Study material:
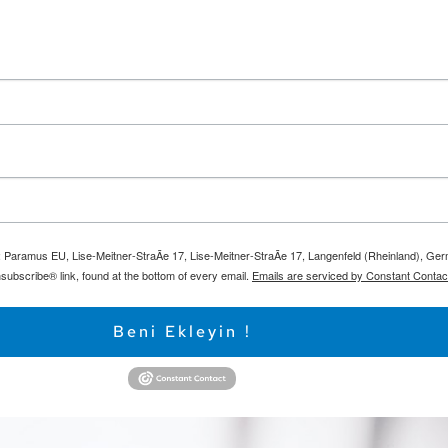
m: Paramus EU, Lise-Meitner-StraÃe 17, Lise-Meitner-StraÃe 17, Langenfeld (Rheinland), Ge
subscribe® link, found at the bottom of every email.
Emails are serviced by Constant Contac
Beni Ekleyin !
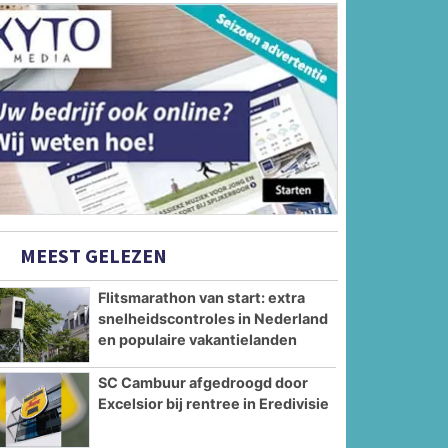
MEEST GELEZEN
Flitsmarathon van start: extra
snelheidscontroles in Nederland
en populaire vakantielanden
SC Cambuur afgedroogd door
Excelsior bij rentree in Eredivisie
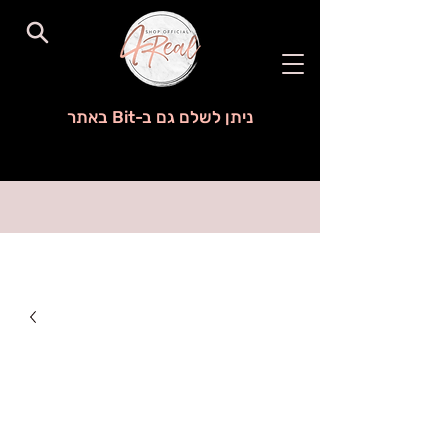
ניתן לשלם גם ב-Bit באתר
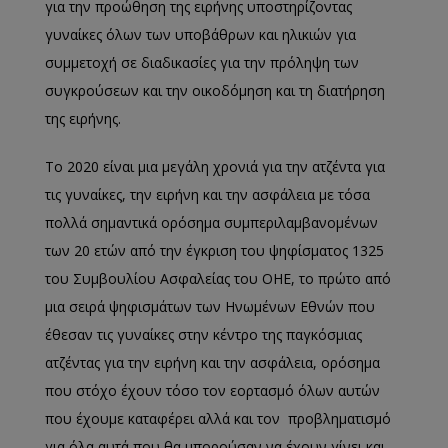
για την προώθηση της ειρήνης υποστηρίζοντας
γυναίκες όλων των υποβάθρων και ηλικιών για
συμμετοχή σε διαδικασίες για την πρόληψη των
συγκρούσεων και την οικοδόμηση και τη διατήρηση
της ειρήνης.
Το 2020 είναι μια μεγάλη χρονιά για την ατζέντα για
τις γυναίκες, την ειρήνη και την ασφάλεια με τόσα
πολλά σημαντικά ορόσημα συμπεριλαμβανομένων
των 20 ετών από την έγκριση του ψηφίσματος 1325
του Συμβουλίου Ασφαλείας του ΟΗΕ, το πρώτο από
μια σειρά ψηφισμάτων των Ηνωμένων Εθνών που
έθεσαν τις γυναίκες στην κέντρο της παγκόσμιας
ατζέντας για την ειρήνη και την ασφάλεια, ορόσημα
που στόχο έχουν τόσο τον εορτασμό όλων αυτών
που έχουμε καταφέρει αλλά και τον προβληματισμό
για όλα αυτά που θα μπορούσαν να έχουν γίνει και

Try it: Arrange the text read from all the records above as a Markdown table with the columns "No." and "Line", putting one line per row with its row number and leaving out blank lines. Leave the pictures out of the answer.

Answer box:
| No. | Line |
|---|---|
| 1 | m: Paramus EU, Lise-Meitner-StraÃe 17, Lise-Meitner-StraÃe 17, Langenfeld (Rheinland), Ge |
| 2 | subscribe® link, found at the bottom of every email. |
| 3 | Emails are serviced by Constant Contac |
| 4 | Beni Ekleyin ! |
| 5 | MEEST GELEZEN |
| 6 | Flitsmarathon van start: extra |
| 7 | snelheidscontroles in Nederland |
| 8 | en populaire vakantielanden |
| 9 | SC Cambuur afgedroogd door |
| 10 | Excelsior bij rentree in Eredivisie |
| 11 | ניתן לשלם גם ב-Bit באתר |
| 12 | για την προώθηση της ειρήνης υποστηρίζοντας |
| 13 | γυναίκες όλων των υποβάθρων και ηλικιών για |
| 14 | συμμετοχή σε διαδικασίες για την πρόληψη των |
| 15 | συγκρούσεων και την οικοδόμηση και τη διατήρηση |
| 16 | της ειρήνης. |
| 17 | Το 2020 είναι μια μεγάλη χρονιά για την ατζέντα για |
| 18 | τις γυναίκες, την ειρήνη και την ασφάλεια με τόσα |
| 19 | πολλά σημαντικά ορόσημα συμπεριλαμβανομένων |
| 20 | των 20 ετών από την έγκριση του ψηφίσματος 1325 |
| 21 | του Συμβουλίου Ασφαλείας του ΟΗΕ, το πρώτο από |
| 22 | μια σειρά ψηφισμάτων των Ηνωμένων Εθνών που |
| 23 | έθεσαν τις γυναίκες στην κέντρο της παγκόσμιας |
| 24 | ατζέντας για την ειρήνη και την ασφάλεια, ορόσημα |
| 25 | που στόχο έχουν τόσο τον εορτασμό όλων αυτών |
| 26 | που έχουμε καταφέρει αλλά και τον προβληματισμό |
| 27 | για όλα αυτά που θα μπορούσαν να έχουν γίνει και |